Cette loi arrive à un moment où la situation nécessitait une réaction politique et juridique. Car selon la Fédération des femmes chinoises, près de 40% des femmes mariées ou ayant un partenaire, font l’objet de violences physiques ou sexuelles et près de 25% des familles sont touchées par ce phénomène.

La Chine a évoqué ce problème à quelques reprises, comme en 1995, lors que Beijing a accueilli la 4ème Conférence mondiale sur les femmes, qui a abouti à l’écriture d’un plan international pour promouvoir les droits des femmes. Malgré ces engagements internationaux, aucune loi n’a été décrété.

De plus, en 2001, une modification de la loi sur le mariage a formellement interdit la violence conjugal, mais pour Joan Kaufman, directrice du Columbia Global Centers pour l’Est asiatique, « le gouvernement était dans le déni total. Mais au fil des années, les défenseurs des droits ont travaillé pour que le sujet ne soit plus considéré comme une affaire privée et familiale mais bien comme un crime ».

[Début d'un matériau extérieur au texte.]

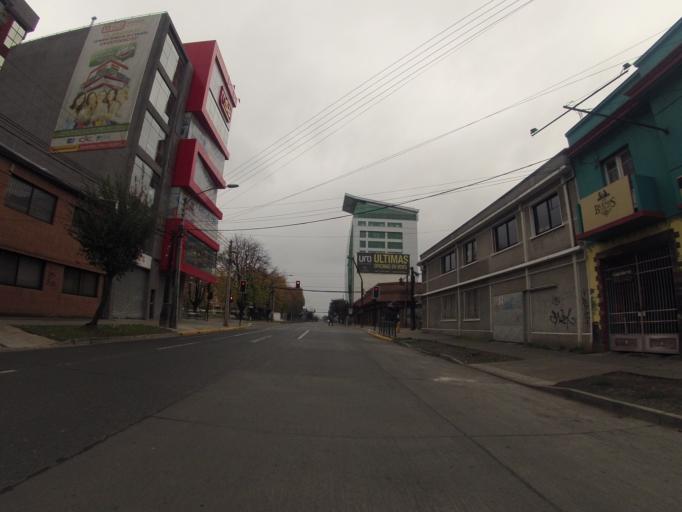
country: CL
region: Araucania
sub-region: Provincia de Cautin
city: Temuco
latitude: -38.7426
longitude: -72.5909
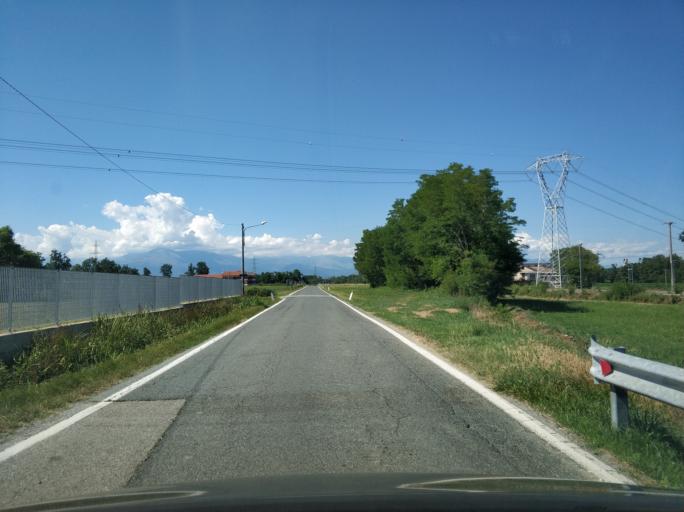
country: IT
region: Piedmont
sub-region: Provincia di Torino
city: San Benigno Canavese
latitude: 45.2378
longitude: 7.7736
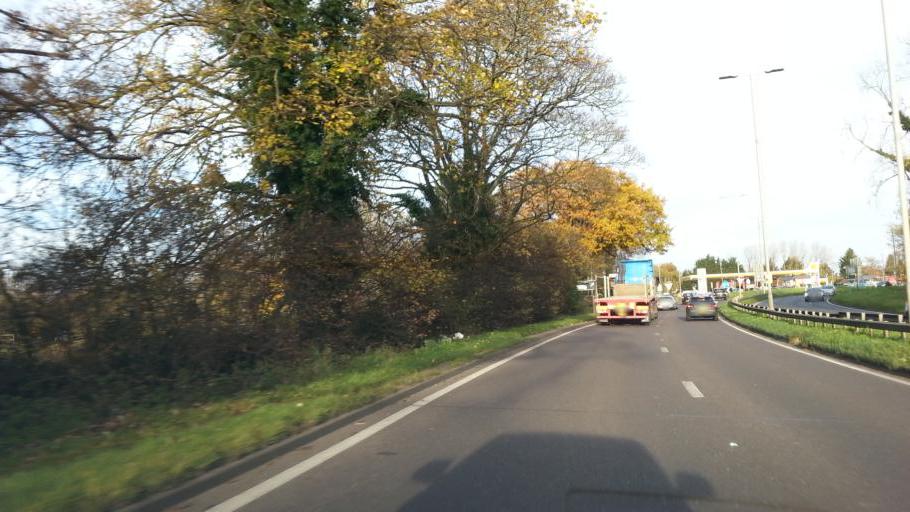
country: GB
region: England
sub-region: Hertfordshire
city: St Albans
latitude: 51.7198
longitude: -0.3664
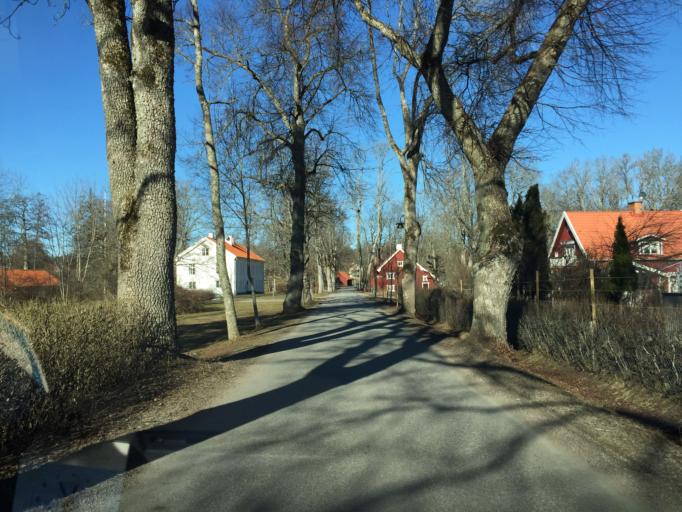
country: SE
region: Soedermanland
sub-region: Vingakers Kommun
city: Vingaker
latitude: 59.0219
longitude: 15.6763
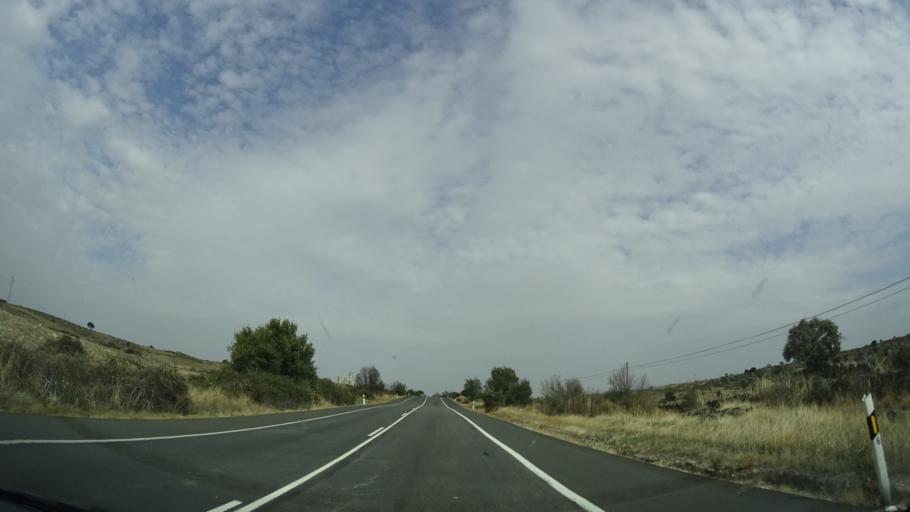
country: ES
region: Extremadura
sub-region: Provincia de Caceres
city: Trujillo
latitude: 39.4419
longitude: -5.8857
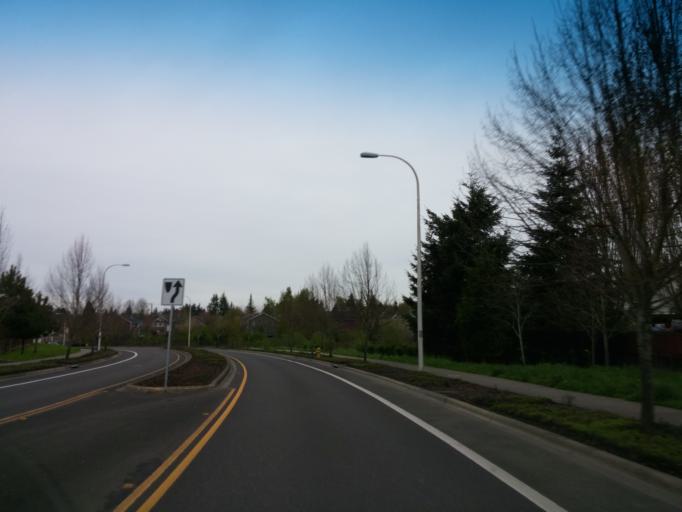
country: US
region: Oregon
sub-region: Washington County
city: Oak Hills
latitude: 45.5195
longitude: -122.8527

Désormais, le gouvernement a prit le problème à bras le corps. La loi contre les violences conjugales inclut les abus émotionnels ou psychologiques, afin d’accorder « une protection juridique à des victimes traditionnellement plus silencieuses », selon législateurs.

Le Comité permanent de l’Assemblée nationale du peuple (APN), « interdit toute forme de violence domestique », qu’il s’agit des « dommages aussi bien physiques que psychologiques infligés entre les membres d’une même famille, tels que coups, blessures, contraintes ou limitations forcées de liberté, invectives récurrentes et menaces verbales ».

Le projet d’août retenait seulement les abus physiques, mais la largesse de la définition a conduit les législateurs a redéfinir l’ensemble des violences, a indiqué Su Zelin, directeur adjoint de la Commission pour les affaires législatives du Comité permanent de l’APN, à l’agence de presse, Xinhua.

Cette loi vise également le régime de la cohabitation, ce qui signifie que « les individus qui ne sont pas membres d’une même famille, mais qui habitent ensemble, sont aussi assujettis à la nouvelle règle ».

En juillet, les médias chinois ont mit en exergue les responsabilités « claires partagées entre les divers groupes sociaux, tels que le gouvernement, les organisations sociales, les quartiers, les écoles et les établissements médicaux ».

Ainsi, le texte « autorise les organisations sociales et les individus à dissuader, à prévenir et à signaler les abus physiques et psychologiques commis au sein des familles ». Et désormais, « la police doit intervenir immédiatement quand de tels faits sont signalés ».

Une intervention que ne réalisait pas les policiers, car les violences conjugales étaient de l’ordre de l’intimité, la vie privée.